Projeção foi anunciada pelo secretário da Receita Federal, Robinson Barreirinhas, nesta terça-feira.
25 de Março de 2026 às 09h08

Governo prevê arrecadação de R$ 4,4 bilhões com fintechs, JCP e apostas em 2026

Projeção foi anunciada pelo secretário da Receita Federal, Robinson Barreirinhas, nesta terça-feira.

O governo federal estima que a implementação de novas medidas tributárias, que envolvem fintechs, casas de apostas e juros sobre capital próprio (JCP), resultará em uma arrecadação adicional de R$ 4,4 bilhões em 2026. A informação foi divulgada pelo secretário da Receita Federal, Robinson Barreirinhas, nesta terça-feira (24).

Barreirinhas destacou que a elevação das alíquotas da Contribuição Social sobre o Lucro Líquido (CSLL) para instituições financeiras, especialmente as fintechs, deve gerar um incremento de R$ 1,1 bilhão aos cofres públicos. A mudança na tributação do JCP também é significativa, com uma expectativa de arrecadação de R$ 3,1 bilhões, uma vez que a alíquota subirá de 15% para 17,5% no momento do pagamento ou crédito ao beneficiário.

Além disso, a nova tributação sobre apostas, que inclui um aumento na receita bruta de jogos (GGR), deve acrescentar aproximadamente R$ 260 milhões à arrecadação federal em 2026. Essas medidas foram parte de um esforço do governo para reforçar a arrecadação fiscal e equilibrar as contas públicas.

O secretário afirmou que o corte de benefícios tributários terá um impacto estimado de R$ 16,5 bilhões nas contas públicas, uma revisão em relação à previsão anterior de R$ 19,8 bilhões. Ao somar as novas medidas, o impacto total nas contas públicas em 2026 pode chegar a R$ 20,9 bilhões.

O governo, liderado pelo presidente Luiz Inácio Lula da Silva (PT), projeta um superávit primário de R$ 3,5 bilhões para 2026, um valor que representa uma queda significativa em relação à meta orçamentária inicial de R$ 34,3 bilhões. Essa revisão reflete um cenário fiscal mais desafiador, com a equipe econômica buscando medidas para garantir a sustentabilidade fiscal.

- CONTINUA DEPOIS DA PUBLICIDADE -

Recentemente, o Ministério do Planejamento e Orçamento anunciou o congelamento de R$ 1,6 bilhão em despesas públicas discricionárias para 2026, uma decisão tomada para cumprir as metas fiscais estabelecidas. O bloqueio de recursos se dá em um ano eleitoral, o que adiciona uma camada de complexidade ao gerenciamento fiscal do governo.

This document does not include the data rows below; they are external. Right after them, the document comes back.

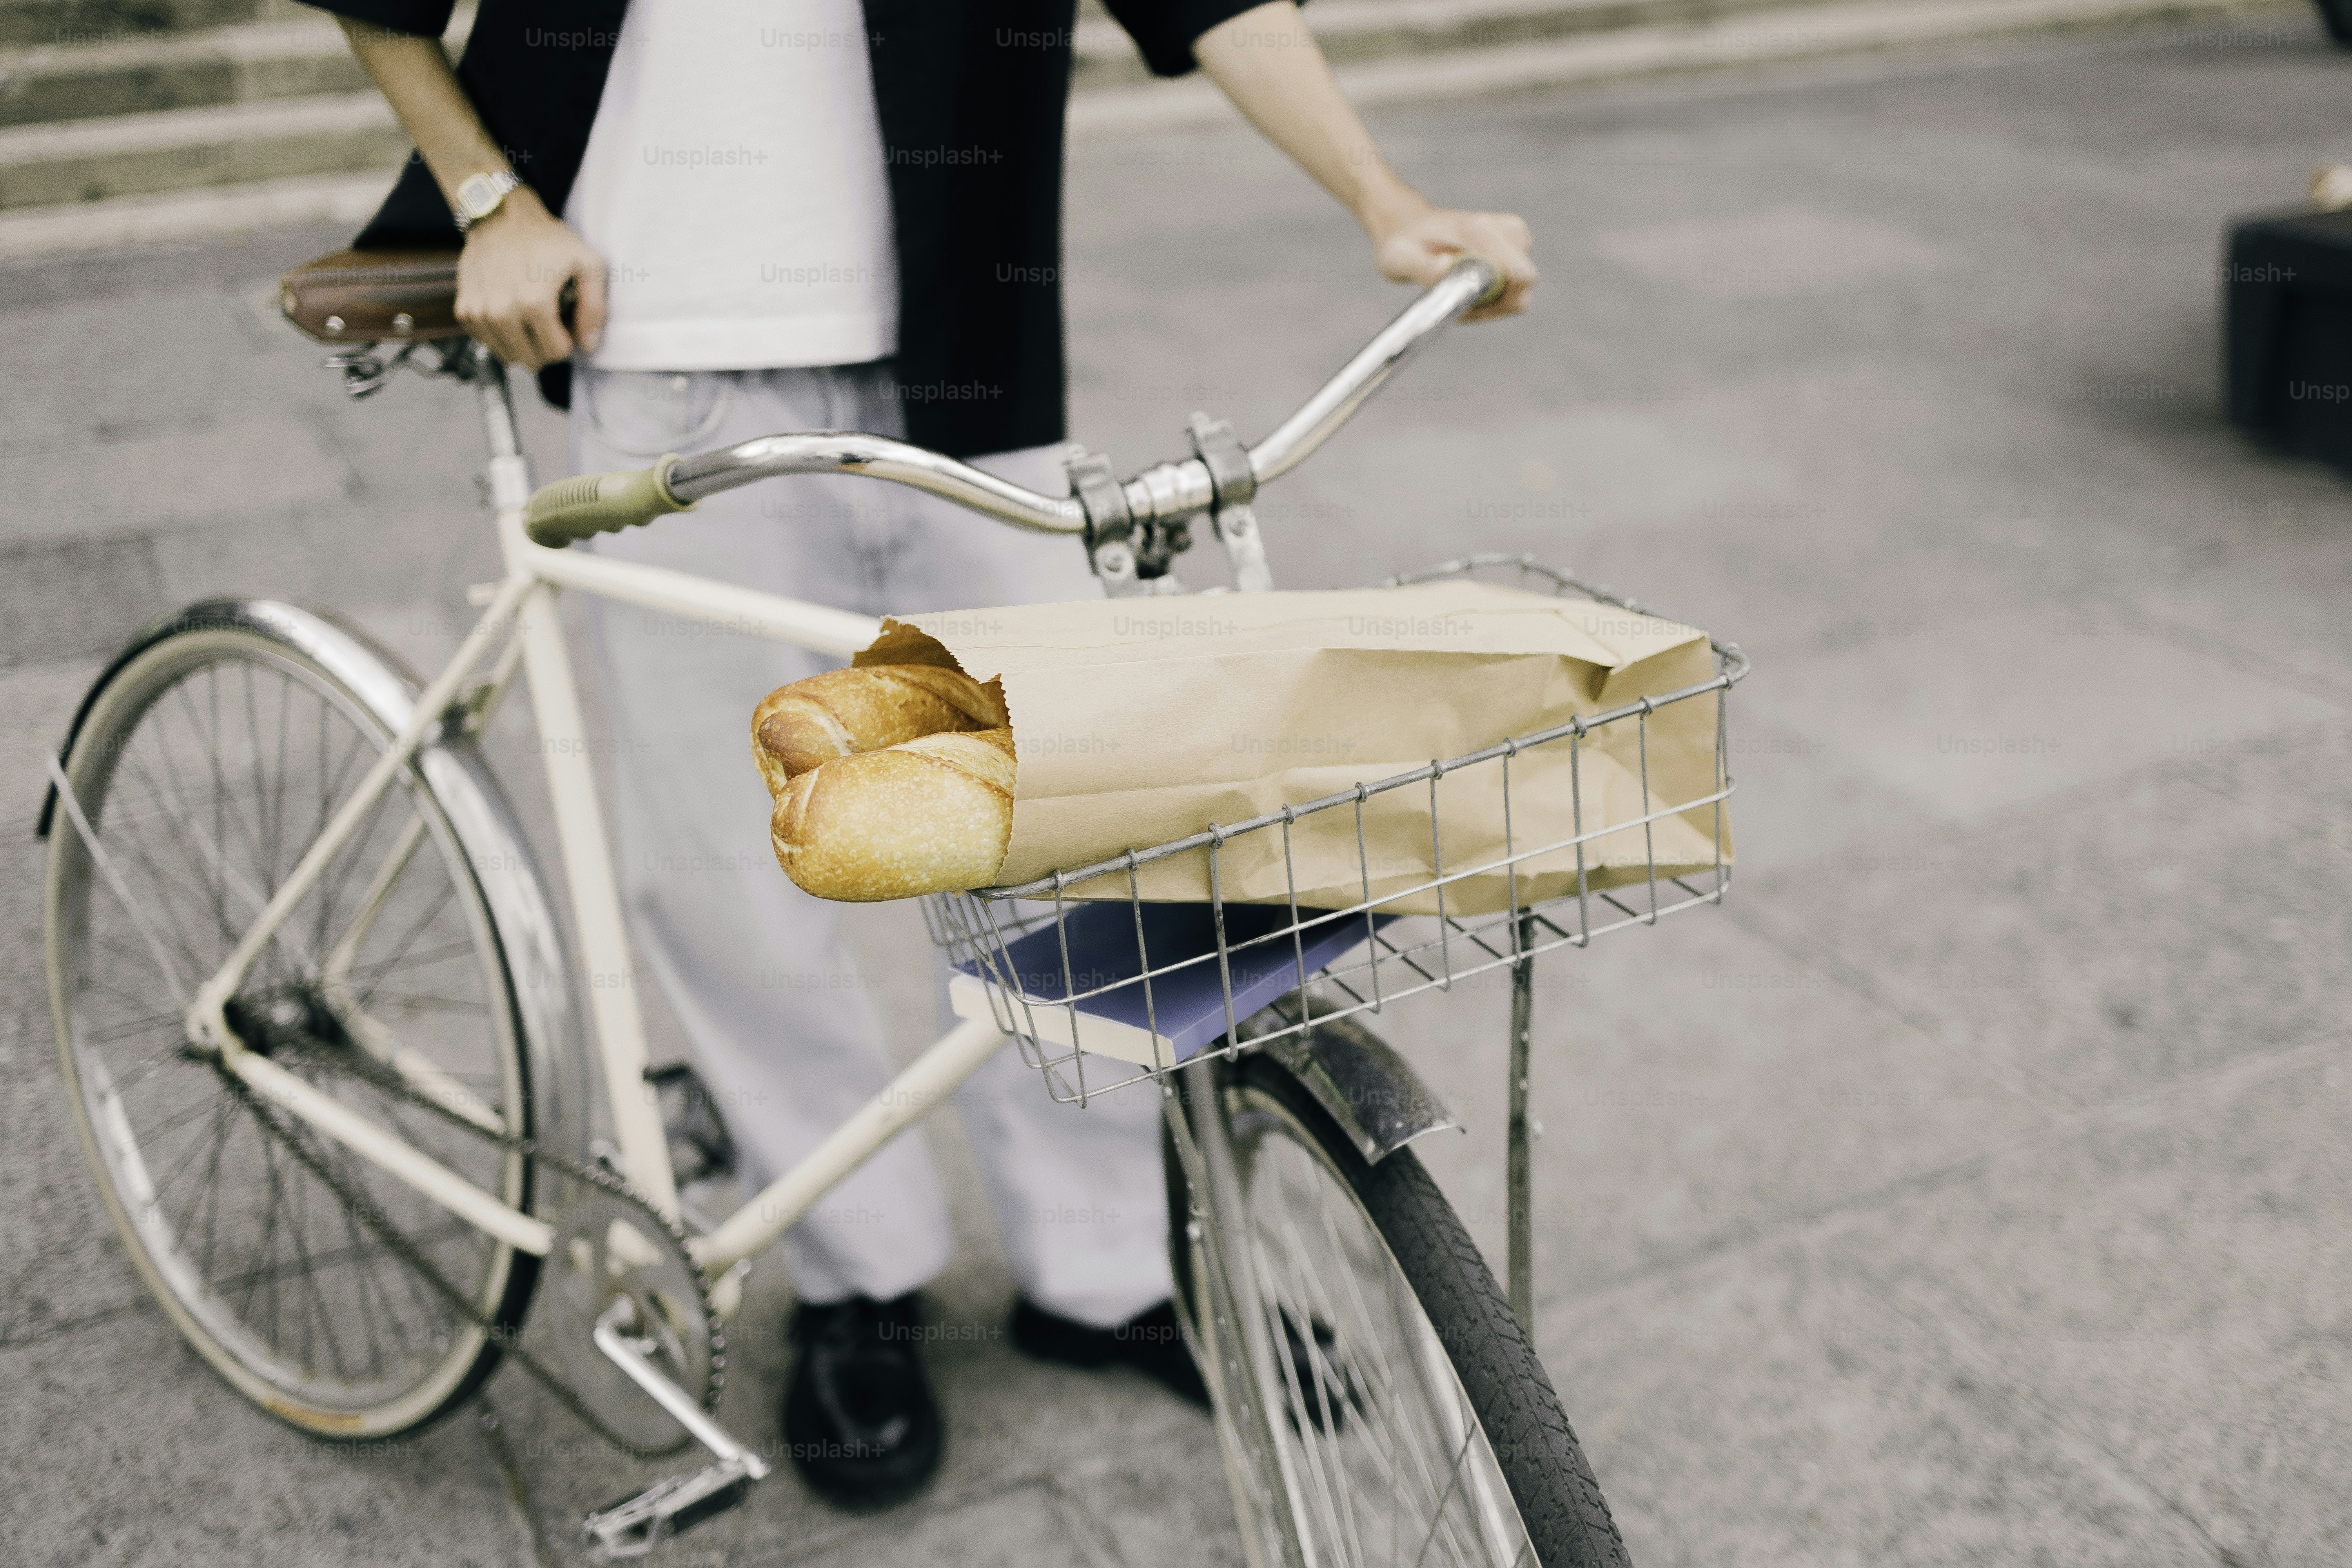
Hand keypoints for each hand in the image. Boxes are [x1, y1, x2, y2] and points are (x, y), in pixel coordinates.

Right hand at [455, 186, 609, 368]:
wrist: (501, 217)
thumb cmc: (549, 240)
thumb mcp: (588, 264)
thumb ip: (594, 309)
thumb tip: (588, 345)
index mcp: (534, 304)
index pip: (556, 353)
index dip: (566, 340)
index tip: (564, 320)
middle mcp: (502, 312)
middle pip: (531, 359)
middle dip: (544, 345)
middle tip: (548, 318)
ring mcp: (479, 312)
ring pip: (508, 355)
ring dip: (522, 342)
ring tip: (528, 312)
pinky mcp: (464, 310)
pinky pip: (488, 342)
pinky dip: (501, 334)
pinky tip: (509, 310)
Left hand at [1366, 200, 1536, 321]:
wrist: (1413, 227)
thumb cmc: (1406, 244)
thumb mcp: (1400, 258)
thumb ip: (1420, 267)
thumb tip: (1444, 268)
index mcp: (1481, 229)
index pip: (1519, 274)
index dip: (1492, 304)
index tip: (1457, 301)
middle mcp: (1506, 229)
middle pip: (1524, 284)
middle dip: (1493, 303)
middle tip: (1455, 298)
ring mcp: (1516, 236)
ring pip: (1520, 289)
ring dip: (1491, 300)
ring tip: (1457, 290)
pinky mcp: (1517, 245)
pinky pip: (1516, 286)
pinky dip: (1494, 295)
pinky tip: (1466, 286)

As deduções tributárias, que incluem a emenda constitucional 136 de 2025, que trata do pagamento de precatórios, e leis complementares que abordam projetos em defesa nacional e despesas temporárias com educação e saúde, foram ajustadas para manter a saúde fiscal do país.

O relatório bimestral de avaliação de receitas e despesas de 2026, apresentado por Barreirinhas, também trouxe à tona uma revisão nas estimativas de receitas não administradas pelo Fisco, que aumentaram de R$ 160,4 bilhões para R$ 177,1 bilhões, enquanto as receitas administradas tiveram uma leve redução de R$ 2,041 trilhões para R$ 2,032 trilhões.

O governo federal também ajustou suas projeções para as despesas primárias obrigatórias, que subiram de R$ 2,373 trilhões para R$ 2,392 trilhões, refletindo um aumento de R$ 18,9 bilhões nas estimativas de gastos.

Em relação ao crescimento econômico, o Ministério da Fazenda projeta que o Produto Interno Bruto (PIB) do Brasil crescerá 2,33% em 2026, ligeiramente abaixo da previsão anterior de 2,44%. A inflação, por sua vez, deve ser de 3,74%, uma leve alta em relação à estimativa anterior de 3,60%. Essas projeções refletem um ambiente econômico desafiador, exigindo atenção redobrada nas políticas fiscais e monetárias.